WASHINGTON — U.S. Sen. Jim Webb and his son plan to trade board rooms and bombs for rods and reels this Father’s Day.

Webb refused to discuss his son, Marine Lance Cpl. Jimmy Webb, while campaigning this time last year. He wore his combat boots on the campaign trail but wouldn’t talk to the media about Jimmy, because he said he didn’t want to politicize his son’s service.

Jimmy is home on leave following a nine-month deployment to Iraq. He heads back to Camp Lejeune, N.C., on June 25.

But on Sunday, the Webbs will be fishing.

“He and I are very, very close,” Webb told the Richmond Times-Dispatch of his 25-year-old son.

Webb, a decorated Marine Corps combat veteran of the Vietnam War, is one of the Senate’s staunchest critics of the U.S.-led invasion of Iraq. But that doesn’t stop him from voicing pride in his son’s service and unit, the 1st Battalion, 6th Marine Regiment.

“What they did has kind of become the hallmark for how to operate out of Anbar province,” said Webb, who served as secretary of the Navy under President Reagan and has written fiction and nonfiction about war.

Webb said his son’s input has been helpful to him as Congress debates the war. But he said he tries to keep his jobs as senator and father separate.

“I feel very strongly that the proper role of leadership is you can’t mix the two, in terms of trying to make judgments about national policy,” Webb said.

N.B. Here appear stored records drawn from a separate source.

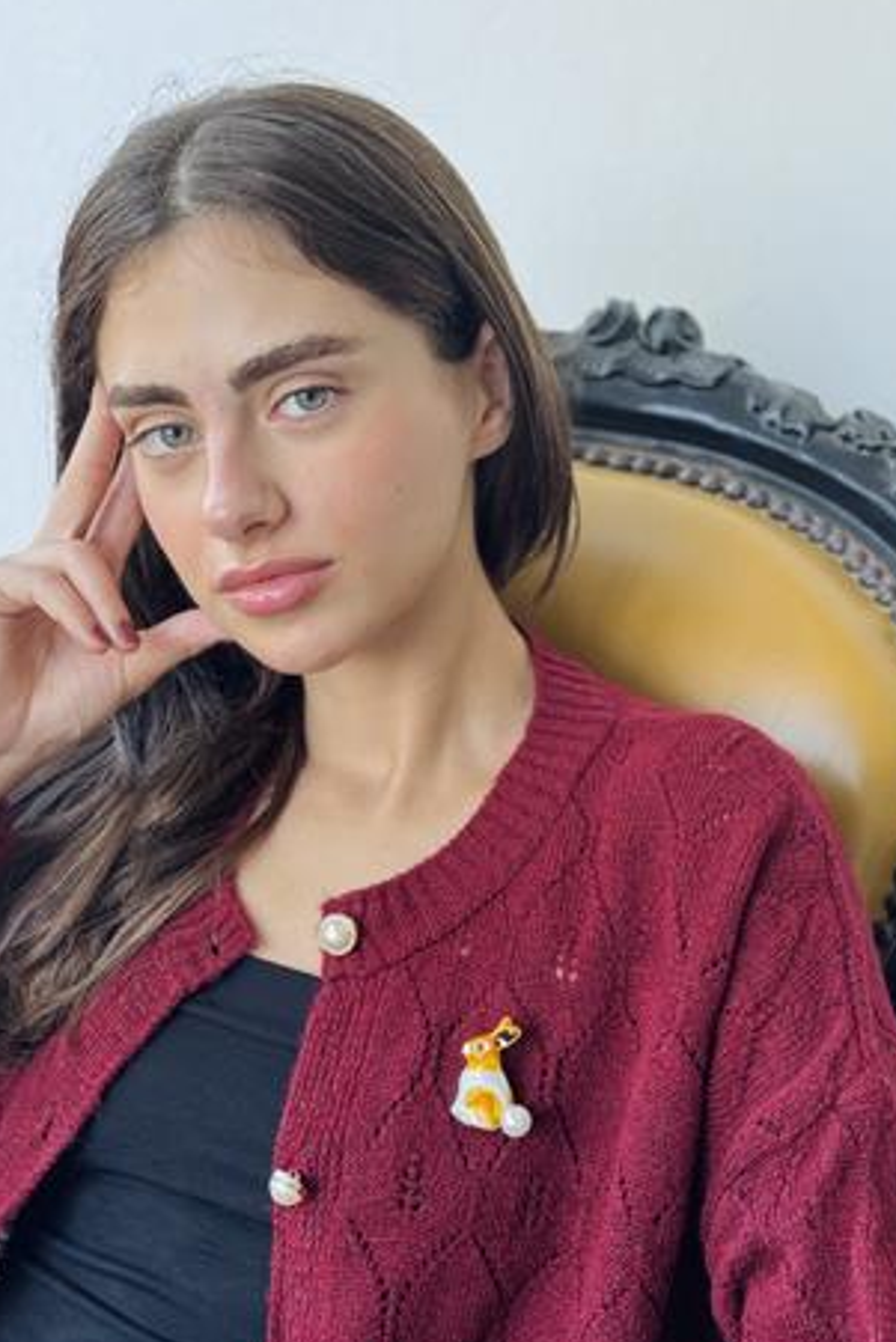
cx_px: 485
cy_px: 704
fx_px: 2201
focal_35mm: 59
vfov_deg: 33.9
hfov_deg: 23.0
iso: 250
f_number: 1.78
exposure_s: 1/58
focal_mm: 6.76
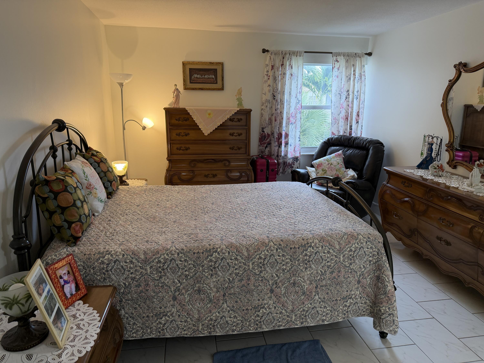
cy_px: 182
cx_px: 242
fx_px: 336
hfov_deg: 71.6
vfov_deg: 56.8
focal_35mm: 24
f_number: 1.78
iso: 200
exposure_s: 1/120
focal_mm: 6.76
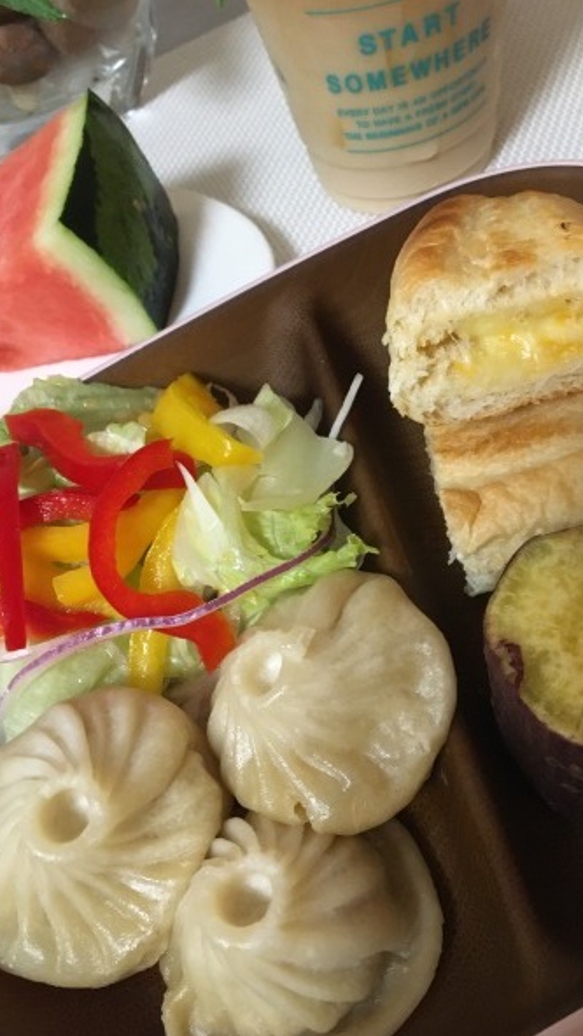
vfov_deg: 61.0
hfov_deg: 36.7
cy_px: 523
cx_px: 285
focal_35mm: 32
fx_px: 879
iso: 200
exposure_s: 1/30
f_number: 2.2
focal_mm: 4.15
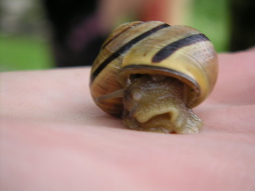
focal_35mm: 111
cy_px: 96
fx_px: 817
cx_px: 128
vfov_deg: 13.3
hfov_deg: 17.7
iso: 80
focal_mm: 14.4
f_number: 3.7
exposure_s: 1/111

He said he would be pursuing the same issues if Jimmy were not in the military or in Iraq.

Webb said he’s pretty unique in Congress: He deployed in wartime, his father fought in a war, and his son deployed. Webb’s father, a career Air Force officer, flew cargo planes during the Berlin Airlift.

During his time home, the trim, sandy-haired Jimmy has used the spare desk in an outer office adjoining his father’s on Capital Hill as a base for going out and about, including jogging on the National Mall.

Webb has taken Jimmy to some events to “kind of share with him what this part of my life is like,” he said.

When it comes to his son’s experience in Iraq, the senator summed it up: “He’s a tough kid.”

Then, correcting himself, he added, “He’s not a kid any more. He’s a tough young man. I’m very proud of him.”